Fourth Sunday of Advent

Scripture Readings

How big do you think is heaven? I think of heaven as limitless, unbounded, unfathomable. In fact, everything that we imagine about God and eternity is unimaginably big and boundless. God has no beginning and no end. So is eternity. The created universe too is an endless expanse. Creation is magnanimous. So what about the small? Is there room for ‘small?’ After all, if we put human life in perspective, we are like a speck of dust. In fact, we are so small that if tomorrow any of us dies, nothing will change. Life will go on. What about the small?

 Today’s first reading begins with the words, “You Bethlehem-Ephrathah too ‘small’ to be among the clans of  Judah, from you shall come forth one who is to be ruler in Israel….” Even as we are accustomed to the magnanimity of God and eternity we realize that small things are important to God. Small things are precious to God. Our God is a God of small things.

1. Let me begin this reflection with today’s gospel reading. The Angel Gabriel came to little home in the small town of Nazareth. In that small town, the angel came to a very young woman named Mary. In those days girls and women were accounted for very little. But God became small in a woman’s womb. Imagine this - the one for whom and  through whom all created things came to be, is now confined himself in a small womb of the smallest of society. Of all the ways in which God could have come to us, God chose a simple, humble, and tiny baby to be present to us. Perhaps, Mary understood the God of small things. May be we should gather this from Mary’s visitation of Elizabeth. If I was Mary, after the annunciation, I would be heading straight to the Pope. Mary, on the contrary heads to another woman, her cousin, whose barrenness kept her small all her life. Mary would continue her entire life pondering and contemplating the God of small things. She never boasted of her son, paraded him, manipulated his status and dignity to her advantage, tried to control him or the outcome of the decisions he made. As we prepare for Christmas, may we not get carried away with the big, the spectacular and the glamourous. May we not take our eyes of the smaller, humbler, poorer and ordinary realities of life.

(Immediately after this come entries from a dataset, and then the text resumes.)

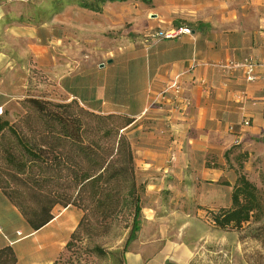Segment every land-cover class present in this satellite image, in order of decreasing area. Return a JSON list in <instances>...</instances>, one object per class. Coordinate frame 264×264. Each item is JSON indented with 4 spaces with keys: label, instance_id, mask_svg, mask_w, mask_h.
I'll return each mask as SVG.
<instances>
[{
    "label": "crops",
    "instance_id": "obj_1",
    "mask_svg": "<svg viewBox=\"0 0 264 264\" xmlns=\"http://www.w3.org/2000/svg\"><path fill=\"white\" fill-rule=\"evenodd\" d=\"M51 1L0 0L1 114L13 117L30 95L34 58L61 100L134 117L126 134L146 194L176 197L182 213L187 200L202 212L228 206L237 175L225 151L264 138V0H127L101 12L65 3L55 13ZM67 24L88 30L89 41L117 33L127 40L97 60L91 50L64 60L53 49L63 48ZM181 26L190 32L165 35ZM173 80L176 95L165 91ZM54 209L33 230L0 190V248L10 245L18 264H52L81 216L73 205Z\"/></svg>",
    "mask_w": 264,
    "mask_h": 264
},
{
    "label": "trees",
    "instance_id": "obj_2",
    "mask_svg": "<svg viewBox=\"0 0 264 264\" xmlns=\"http://www.w3.org/2000/svg\"><path fill=\"white\" fill-rule=\"evenodd\" d=\"M114 1L127 0H52L48 10L55 13L65 3H74L101 12L105 3ZM138 1L151 4V0ZM19 104L21 110L14 119L0 114V190L33 230L54 217L55 206L79 208L81 216L64 245L67 249L92 229H106L128 210L131 222L121 250L124 257L128 242L140 228V191L144 190V183L136 178L126 134L134 117L96 112L75 99L27 95ZM234 148L225 151L226 158ZM246 154L236 156L239 167ZM263 207L264 198L255 184L239 172L230 204L206 212L215 228H239L252 216L258 217ZM84 252L106 254L99 245L85 247ZM59 257L52 264H59ZM0 264H18L10 245L0 248Z\"/></svg>",
    "mask_w": 264,
    "mask_h": 264
},
{
    "label": "rangeland",
    "instance_id": "obj_3",
    "mask_svg": "<svg viewBox=\"0 0 264 264\" xmlns=\"http://www.w3.org/2000/svg\"><path fill=\"white\" fill-rule=\"evenodd\" d=\"M29 8L33 14L31 5ZM88 32L67 24L64 34L68 37L63 39L62 49H53L54 54L63 51V59L68 60L72 55L80 56L82 51L91 50L92 58L97 60L105 50H118L127 40L117 33L89 41L92 38ZM32 65L30 95L65 99L64 94L57 93L50 72L40 68L34 58ZM68 67L65 66L66 69ZM13 111L14 115L9 119H14L19 112ZM243 146L241 143L235 145L228 154V162L235 175L244 173L264 198V144L253 142V147L244 151ZM243 152L247 154L246 157L241 156L242 167H239L236 156ZM188 179L191 181V178ZM138 183L142 184L140 181ZM188 184L191 193V182ZM140 205V228L136 237L128 242L124 257H121V250L127 241L131 222L128 210L106 229L94 228L88 236L83 234V239L68 249L63 246L59 253V264H134L133 255L140 257V264H264V207L258 217L252 216L239 228H215L210 224L207 212L198 211L194 200H187L184 208L187 210L182 213L176 197L169 200L161 192L146 194L145 185L144 190L140 191ZM102 230L105 233L97 236ZM93 245H99L106 254L96 256L84 252L85 247Z\"/></svg>",
    "mask_w": 264,
    "mask_h": 264
},
{
    "label": "built area",
    "instance_id": "obj_4",
    "mask_svg": "<svg viewBox=\"0 0 264 264\" xmlns=\"http://www.w3.org/2000/svg\"><path fill=\"white\" fill-rule=\"evenodd\" d=\"M190 32V29L188 28V27H185V26H181V27H177L176 29H173V30H171V31H169V32H165V35L166 36H172V35H179V34H181V33H189ZM248 78L249 79H252L253 78V76L250 74V69L248 70ZM180 85H179V83L176 81V80H173L167 87H166V89H165V91H167V90H170V91H172L173 92V94L174 95H176L178 92H179V90H180ZM0 114H1V109H0ZM243 124L244 125H247L248 124V121L247 120H245L244 122H243Z\"/></svg>",
    "mask_w": 264,
    "mask_h": 264
},
{
    "label": "water",
    "instance_id": "obj_5",
    "mask_svg": "<svg viewBox=\"0 0 264 264\" xmlns=\"http://www.w3.org/2000/svg\"><path fill=\"white\" fill-rule=\"evenodd\" d=\"M100 66H103V63H101Z\"/></svg>",
    "mask_w": 264,
    "mask_h": 264
}]
</instances>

2. Jesus too was the God of small things. He was born as an immigrant, in a small town of Bethlehem. At a very early age, his family became refugees in Egypt. His family returned to the small town of Nazareth from where they hailed. It was said of this town, “What good can come out of Nazareth?” Jesus began his ministry being baptized at the hands of the last of the Jewish prophets. During his ministry he hung out with the smallest people in society  - the sinners, tax-collectors, and prostitutes. He noticed small people like Zacchaeus, the publican praying humbly before God, and the woman who put two small coins in the treasury. He stood by the small people in society - the woman caught in adultery, the ostracized lepers, the blind man whom everybody asked to be silent, the children who were shooed away from him, and the repentant thief who hung from the cross next to him. Most of all, he died as the smallest, lowliest, humblest and most helpless people of all. Blessed are you and I if we can understand the greatness of smallness.

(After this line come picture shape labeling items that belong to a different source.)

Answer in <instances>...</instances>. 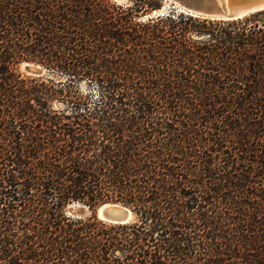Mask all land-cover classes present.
I'll use <instances>...</instances> for the list:
<instances>
[{
	"label": "trees",
	"instance_id": "1",
	"mask_svg": "<svg viewBox=\"0 0 264 264\" xmlns=\"http://www.w3.org/2000/svg\"><path fill=\"white\" fill-rule=\"evenodd\" d=\"M129 1L0 0V264H264V10Z\"/></svg>",
	"mask_w": 264,
	"mask_h": 264
},
{
	"label": "water",
	"instance_id": "2",
	"mask_svg": "<svg viewBox=\"0 0 264 264\" xmlns=\"http://www.w3.org/2000/svg\"><path fill=\"white\" fill-rule=\"evenodd\" d=\"M170 3H176L178 11L193 16L234 20L242 18L252 13L264 10V0H164ZM167 10L160 9L147 16L146 19L163 16ZM27 72L39 76L40 72L30 64L26 63ZM68 213L74 218L87 217L90 211L83 205L72 204ZM97 217L107 223L128 224L136 220V215L128 207L120 204L108 202L102 204L97 212Z\"/></svg>",
	"mask_w": 264,
	"mask_h": 264
},
{
	"label": "rangeland",
	"instance_id": "3",
	"mask_svg": "<svg viewBox=\"0 0 264 264\" xmlns=\"http://www.w3.org/2000/svg\"><path fill=\"white\" fill-rule=\"evenodd\" d=\"M111 2H114V3H117V4H120V5H128V4H131V2L129 0H110ZM165 9L167 10V13H169L172 9L174 11H178V6L176 3H170V2H166L164 0H162V4L160 6V8L158 9H153L152 11L150 12H147L145 15L143 16H140L139 19L142 20V21H145V20H148L146 19L147 16L151 15L153 12L155 11H158L160 9ZM166 13V14H167ZM26 63L30 64L31 66H33L34 68H37L38 71L40 72L39 76H35V75H32L30 73L27 72V67H26ZM16 69L17 71L21 74V75H25V76H31V77H44V78H50V79H54V80H57V79H60V76H58L57 74L53 73L52 71H49L45 68H43L42 66L38 65V64H33V63H29V62H21L19 63L17 66H16ZM79 89L80 91L82 92H92V93H96V88L93 84L89 83V82H85V81H82L80 84H79ZM54 107L56 108H62V107H65L62 103H55ZM101 206V205H100ZM98 206L96 208V211L95 213L97 212L98 208L100 207ZM70 207H73L72 204L69 206ZM69 208H67L66 210V213L69 215L68 213V210ZM87 208V207H86ZM88 209V208H87ZM89 210V209H88ZM90 211V210H89ZM91 214V211L89 213V215ZM88 215V216H89ZM70 216V215H69ZM87 216V217H88ZM97 216V215H96ZM72 217V216H71ZM85 218V217H84ZM98 218V217H97ZM99 219V218H98ZM100 220V219H99Z\"/></svg>",
	"mask_w": 264,
	"mask_h": 264
}]
</instances>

3. I am not sure about how your perceive your role in the world. I know how I think of myself. I am youngest child. I know the meaning of being small. Even today when I go home, I feel that my opinions do not count, my maturity is underrated and my contribution is overlooked. I am very loved, alright, but sometimes I feel very small. I am grateful for this feeling. It makes me identify with small people, the children, the underdogs, the disadvantaged, the disenfranchised, the sinners, the subtle, the unobvious. Feeling small makes me ask for help, to look up to people, trust God more than my own abilities and work harder at things that I would otherwise do. Feeling small helps me understand Christ, his message and way he went about in the world. There are many times in life when we might feel small. Death makes us feel small and helpless; failure makes us feel small and incompetent, poverty makes us small feel insignificant; any kind of abuse makes us feel small and worthless; prejudice makes us feel small and unequal. Today, if any one here feel small, please know that God is a God of small things! Christmas teaches us that!

This eucharist tells us the God is a God of small things. God comes to us in a small piece of bread and a little wine. The God who created the universe now dwells in a small human heart. Let us worship the God of small things.